# Passage shown:
February 26, 1999
One step beyond
Tom Cox talks to Todd Rundgren about a visionary career - and about how he hears the future

Like politics and organised crime, the world of popular music is one in which the most influential figures often operate beneath the surface, beyond the gaze of the general public. These are music's Alastair Campbells, plotting from secret rooms and clandestine recording studios, at the rear of whatever's new and important, elbowing it forward, but simultaneously way out in front.

Todd Rundgren is the king of these behind-the-scenes sorcerers. His CV for the years 1969 to 1980 reads like a shadow history of pop according to Zelig: the amount of cataclysmic activity seems hard to attribute to an ordinary, sleep-dependent human-being. Within weeks of quitting his hard-rocking Anglophile band, The Nazz, a twenty-two-year-old Rundgren was predating David Bowie's androgynous alien sex-fiend image by two years with what Esquire magazine called "the best wardrobe in rock 'n' roll". By 1973, he'd completed his fourth solo album, revolutionised the use of the synthesizer, written his own triple-length Pet Sounds, twiddled the knobs on the album which many argue gave birth to punk (The New York Dolls' eponymous debut LP), and formed a prog-rock group on the side (the frequently-ridiculed Utopia).

"I would plaster my working hours with music," he recalls. "That's all I did. I made music. I also made it in a hurry. There just seemed to be so many possibilities. Why dwell on any of them?"

By day, he was one of the world's best-paid producers. By night, he made home-brewed, technologically advanced double albums. "I'd listen to each record until I was sick of it, until I could find its weakest element. Some people would look at it as egotism, but I was so afraid of looking back in 10 years and thinking: 'God, did I do that?'" It was his own foolproof way of reinventing himself, ensuring that he never stood still.

If you're not in the mood for one Todd Rundgren, another, more appealing one is never far away: the hyperactive wizard; the lounge geek, the power-pop pin-up; the twiddler; the blue-eyed balladeer. On Something / Anything?, the 1972 double album which reached number eight in our recent Alternative Best Albums Ever poll, you get the best bits of all five, and what The Rough Guide To Rock accurately describes as "one of the greatest distillations of popular music ever recorded". Like the Rolling Stones' Exile On Main St, it is one of those rare albums where not just the songs, but the context of their creation, comes through - there's a special sense of being "let in".

# Tasks to perform:
1 > Reproduce the stretch of the Todd Rundgren profile from "February 26, 1999" through "out in front.".
2 > Decide whether each statement agrees with the Todd Rundgren profile, answering yes or no and quoting the words that decide it: (a) Something / Anything? was a double album from 1972. (b) Rundgren was twenty-five when he left The Nazz. (c) Utopia was a prog-rock group Rundgren formed.

# Material shown:
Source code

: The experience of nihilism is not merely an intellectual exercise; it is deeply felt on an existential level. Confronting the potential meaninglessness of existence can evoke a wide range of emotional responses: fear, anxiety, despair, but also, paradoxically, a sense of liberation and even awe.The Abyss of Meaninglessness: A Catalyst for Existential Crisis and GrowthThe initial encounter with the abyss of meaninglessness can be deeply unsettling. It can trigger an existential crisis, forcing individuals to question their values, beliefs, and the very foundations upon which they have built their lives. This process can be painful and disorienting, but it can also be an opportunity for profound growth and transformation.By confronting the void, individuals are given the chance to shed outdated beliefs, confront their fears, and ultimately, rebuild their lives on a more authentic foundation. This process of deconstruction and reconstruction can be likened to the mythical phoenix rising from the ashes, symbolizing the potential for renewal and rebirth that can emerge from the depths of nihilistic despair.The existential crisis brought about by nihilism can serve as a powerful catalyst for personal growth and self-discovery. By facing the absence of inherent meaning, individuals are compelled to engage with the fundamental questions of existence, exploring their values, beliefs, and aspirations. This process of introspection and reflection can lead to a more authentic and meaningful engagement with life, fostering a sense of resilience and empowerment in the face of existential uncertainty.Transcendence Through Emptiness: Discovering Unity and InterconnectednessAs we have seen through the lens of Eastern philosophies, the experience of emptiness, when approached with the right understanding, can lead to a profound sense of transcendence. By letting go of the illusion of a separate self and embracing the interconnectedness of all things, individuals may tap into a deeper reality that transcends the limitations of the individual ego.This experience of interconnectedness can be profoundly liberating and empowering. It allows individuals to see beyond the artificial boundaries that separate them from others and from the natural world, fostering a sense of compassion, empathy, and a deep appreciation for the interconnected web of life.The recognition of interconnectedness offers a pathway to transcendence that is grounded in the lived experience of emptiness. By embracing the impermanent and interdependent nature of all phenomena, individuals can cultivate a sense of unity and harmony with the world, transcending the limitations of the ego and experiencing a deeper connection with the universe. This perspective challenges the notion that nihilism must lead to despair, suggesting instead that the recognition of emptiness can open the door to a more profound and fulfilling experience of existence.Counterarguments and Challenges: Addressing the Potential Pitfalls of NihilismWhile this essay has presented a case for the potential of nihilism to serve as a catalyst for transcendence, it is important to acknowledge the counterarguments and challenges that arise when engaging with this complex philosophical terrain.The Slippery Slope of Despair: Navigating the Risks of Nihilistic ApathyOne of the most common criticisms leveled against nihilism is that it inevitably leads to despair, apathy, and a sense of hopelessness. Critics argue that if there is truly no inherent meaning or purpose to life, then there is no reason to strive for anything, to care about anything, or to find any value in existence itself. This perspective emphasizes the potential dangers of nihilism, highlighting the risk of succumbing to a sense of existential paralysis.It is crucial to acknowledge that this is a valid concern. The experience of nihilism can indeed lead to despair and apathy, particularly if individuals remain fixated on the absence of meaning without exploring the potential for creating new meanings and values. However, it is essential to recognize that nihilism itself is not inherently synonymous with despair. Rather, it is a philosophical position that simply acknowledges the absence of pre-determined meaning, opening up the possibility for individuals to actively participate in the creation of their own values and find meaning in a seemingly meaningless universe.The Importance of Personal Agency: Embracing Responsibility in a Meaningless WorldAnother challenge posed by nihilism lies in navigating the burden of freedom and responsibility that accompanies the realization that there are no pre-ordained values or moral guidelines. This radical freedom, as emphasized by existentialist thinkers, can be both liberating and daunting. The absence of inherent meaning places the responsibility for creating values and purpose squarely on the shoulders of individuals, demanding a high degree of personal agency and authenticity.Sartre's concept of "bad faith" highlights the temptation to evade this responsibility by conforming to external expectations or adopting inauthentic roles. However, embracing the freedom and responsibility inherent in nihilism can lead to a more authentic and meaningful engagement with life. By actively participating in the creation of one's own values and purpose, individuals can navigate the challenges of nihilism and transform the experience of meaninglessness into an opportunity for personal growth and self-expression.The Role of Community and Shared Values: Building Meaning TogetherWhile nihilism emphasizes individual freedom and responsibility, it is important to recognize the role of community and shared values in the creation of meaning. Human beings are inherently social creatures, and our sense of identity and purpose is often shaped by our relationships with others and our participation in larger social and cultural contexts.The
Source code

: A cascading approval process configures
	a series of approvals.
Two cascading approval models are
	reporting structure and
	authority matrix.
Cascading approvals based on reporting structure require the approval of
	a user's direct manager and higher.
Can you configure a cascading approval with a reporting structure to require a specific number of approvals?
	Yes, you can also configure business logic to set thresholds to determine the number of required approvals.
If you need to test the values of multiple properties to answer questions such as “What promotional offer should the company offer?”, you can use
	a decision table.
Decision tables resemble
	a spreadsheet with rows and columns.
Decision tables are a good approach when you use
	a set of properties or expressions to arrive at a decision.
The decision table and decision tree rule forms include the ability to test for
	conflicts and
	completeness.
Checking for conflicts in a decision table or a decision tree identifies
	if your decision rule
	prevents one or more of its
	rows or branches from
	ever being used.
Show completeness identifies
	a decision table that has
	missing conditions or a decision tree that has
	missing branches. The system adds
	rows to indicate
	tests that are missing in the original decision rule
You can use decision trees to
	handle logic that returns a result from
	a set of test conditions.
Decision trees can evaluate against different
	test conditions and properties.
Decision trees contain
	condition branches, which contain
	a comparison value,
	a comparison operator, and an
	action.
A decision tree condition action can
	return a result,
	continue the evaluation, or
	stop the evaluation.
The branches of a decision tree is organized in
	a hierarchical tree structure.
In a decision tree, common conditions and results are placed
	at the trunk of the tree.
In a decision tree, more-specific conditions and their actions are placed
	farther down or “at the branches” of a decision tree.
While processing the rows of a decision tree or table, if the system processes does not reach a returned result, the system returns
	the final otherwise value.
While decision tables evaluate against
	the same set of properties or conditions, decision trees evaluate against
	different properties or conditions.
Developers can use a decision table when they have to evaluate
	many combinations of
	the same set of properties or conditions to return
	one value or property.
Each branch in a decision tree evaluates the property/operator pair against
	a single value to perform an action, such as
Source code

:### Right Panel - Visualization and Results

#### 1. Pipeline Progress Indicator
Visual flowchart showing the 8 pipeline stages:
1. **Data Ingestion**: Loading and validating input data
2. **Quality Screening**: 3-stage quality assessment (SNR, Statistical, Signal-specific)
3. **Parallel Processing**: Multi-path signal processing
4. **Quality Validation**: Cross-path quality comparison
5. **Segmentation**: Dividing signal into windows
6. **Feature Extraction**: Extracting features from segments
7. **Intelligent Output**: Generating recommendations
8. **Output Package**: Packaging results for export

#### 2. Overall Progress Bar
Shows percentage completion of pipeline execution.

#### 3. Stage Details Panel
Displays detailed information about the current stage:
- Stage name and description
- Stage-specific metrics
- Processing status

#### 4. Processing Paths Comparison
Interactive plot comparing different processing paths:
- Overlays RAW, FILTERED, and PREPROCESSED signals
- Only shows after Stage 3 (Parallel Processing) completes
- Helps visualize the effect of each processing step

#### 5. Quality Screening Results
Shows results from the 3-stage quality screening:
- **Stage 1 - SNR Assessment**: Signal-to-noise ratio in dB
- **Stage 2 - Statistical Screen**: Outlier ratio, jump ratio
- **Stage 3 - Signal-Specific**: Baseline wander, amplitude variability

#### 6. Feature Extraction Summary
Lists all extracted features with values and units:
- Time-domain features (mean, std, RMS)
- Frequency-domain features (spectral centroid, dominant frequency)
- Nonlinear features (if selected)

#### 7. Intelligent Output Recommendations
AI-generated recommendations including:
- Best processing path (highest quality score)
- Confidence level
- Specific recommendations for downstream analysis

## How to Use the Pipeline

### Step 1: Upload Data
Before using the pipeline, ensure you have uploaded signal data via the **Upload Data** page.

# Exercise responses:
1 >
February 26, 1999
One step beyond
Tom Cox talks to Todd Rundgren about a visionary career - and about how he hears the future

Like politics and organised crime, the world of popular music is one in which the most influential figures often operate beneath the surface, beyond the gaze of the general public. These are music's Alastair Campbells, plotting from secret rooms and clandestine recording studios, at the rear of whatever's new and important, elbowing it forward, but simultaneously way out in front.

2 >
(a) Yes: "the 1972 double album which reached number eight in our recent Alternative Best Albums Ever poll"
(b) No: "Within weeks of quitting his hard-rocking Anglophile band, The Nazz, a twenty-two-year-old Rundgren"
(c) Yes: "formed a prog-rock group on the side (the frequently-ridiculed Utopia)"